The performance bonuses for the football team are $2,500 for participating in the Big 12 Conference championship game and $5,000 for winning that game, and $10,000 for playing in a BCS bowl and $30,000 for winning the national title.
In men’s basketball, it’s $5,000 for Sweet 16 participation, $7,500 for the Elite Eight, $10,000 for the Final Four and $30,000 for winning the NCAA Tournament.
Women’s basketball incentives are the same, except that it’s $25,000 for winning the national title.
Funky, hip uniforms? Stay tuned
Many schools wear alternative football uniforms.
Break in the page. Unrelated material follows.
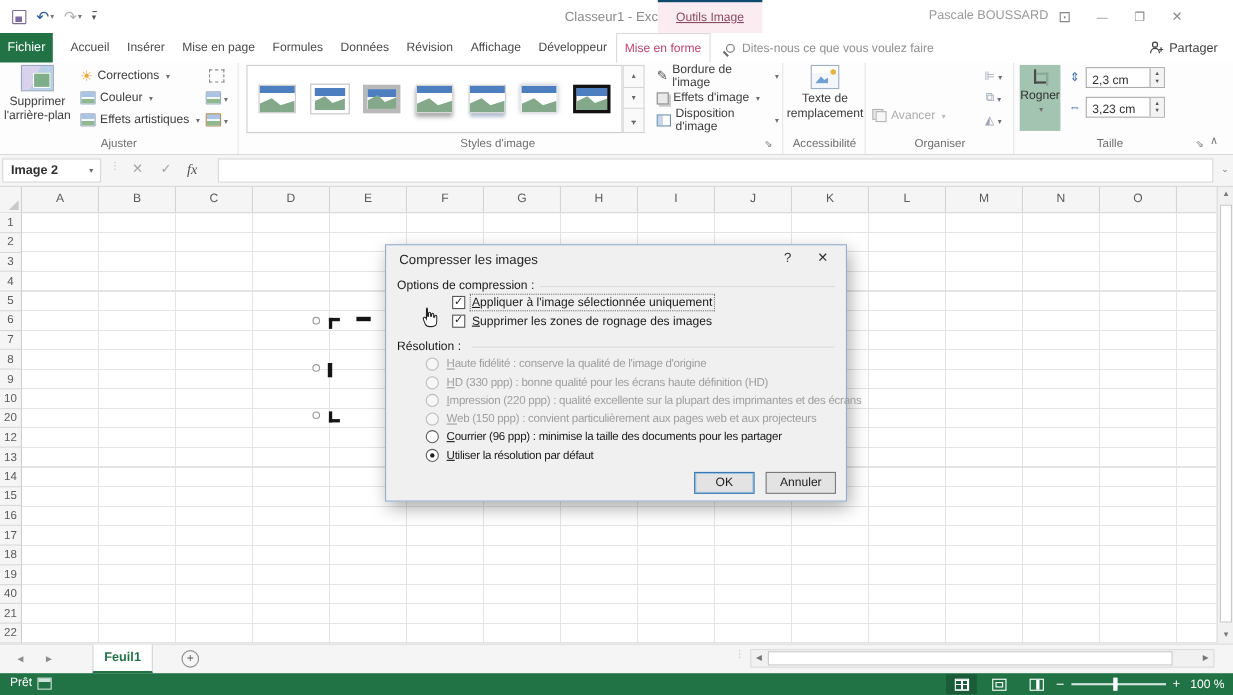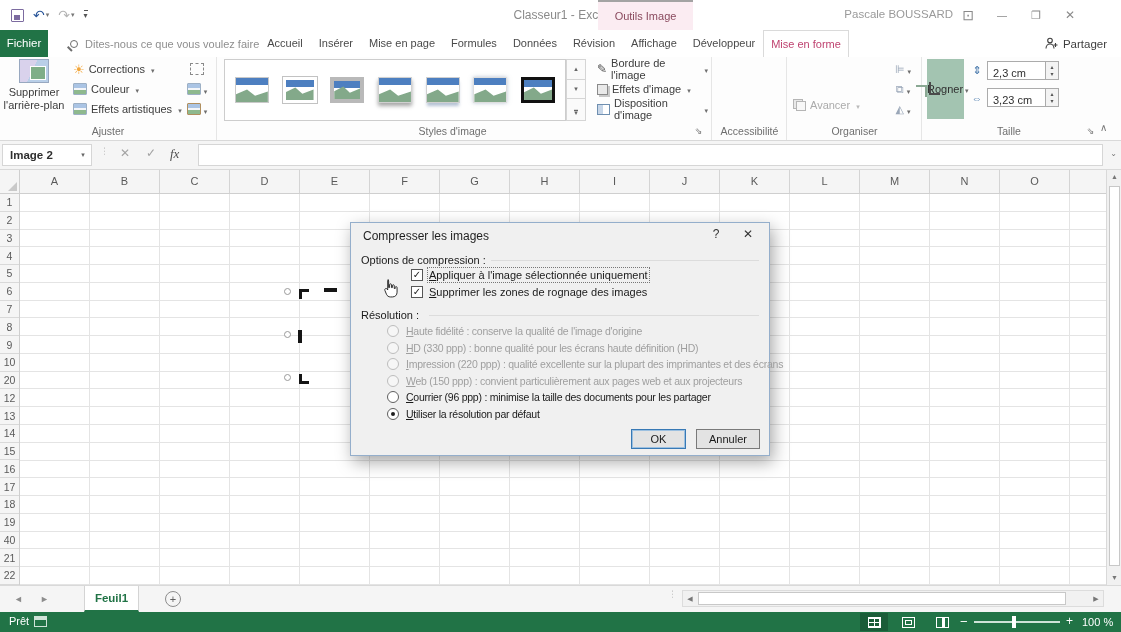"Outils Image" #ctx-group { border-top: 2px solid #a3a3a3 -> 2px solid #0c4a6e; text-decoration: none -> underline }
Players like it, fans like it and apparel companies especially like it.
“It’s another (replica) jersey that fans can buy,” said Kristi Dosh, founder of BusinessofCollegeSports.com. “It’s another jersey with Nike on the front of it.”
Iowa State and Iowa officials won’t disclose if their football teams will wear alternative uniforms this season, although Cyclones coach Matt Campbell has already said his team occasionally will wear a nontraditional white helmet. There might be nontraditional uniforms, too.
“We might mix it up,” he said during a May interview with the Register. “It’s what today’s players like.”
Iowa officials aren’t telling, either, while making the point that they lean toward routine.
“In the big picture, Kirk (Ferentz) and I both love the traditional football uniforms,” Iowa athletics director Gary Barta said. “On occasion, we’ve tried something unique, but as for this season — we’ll have to wait and see, but generally, I think our uniform does a great job withstanding the test of time.”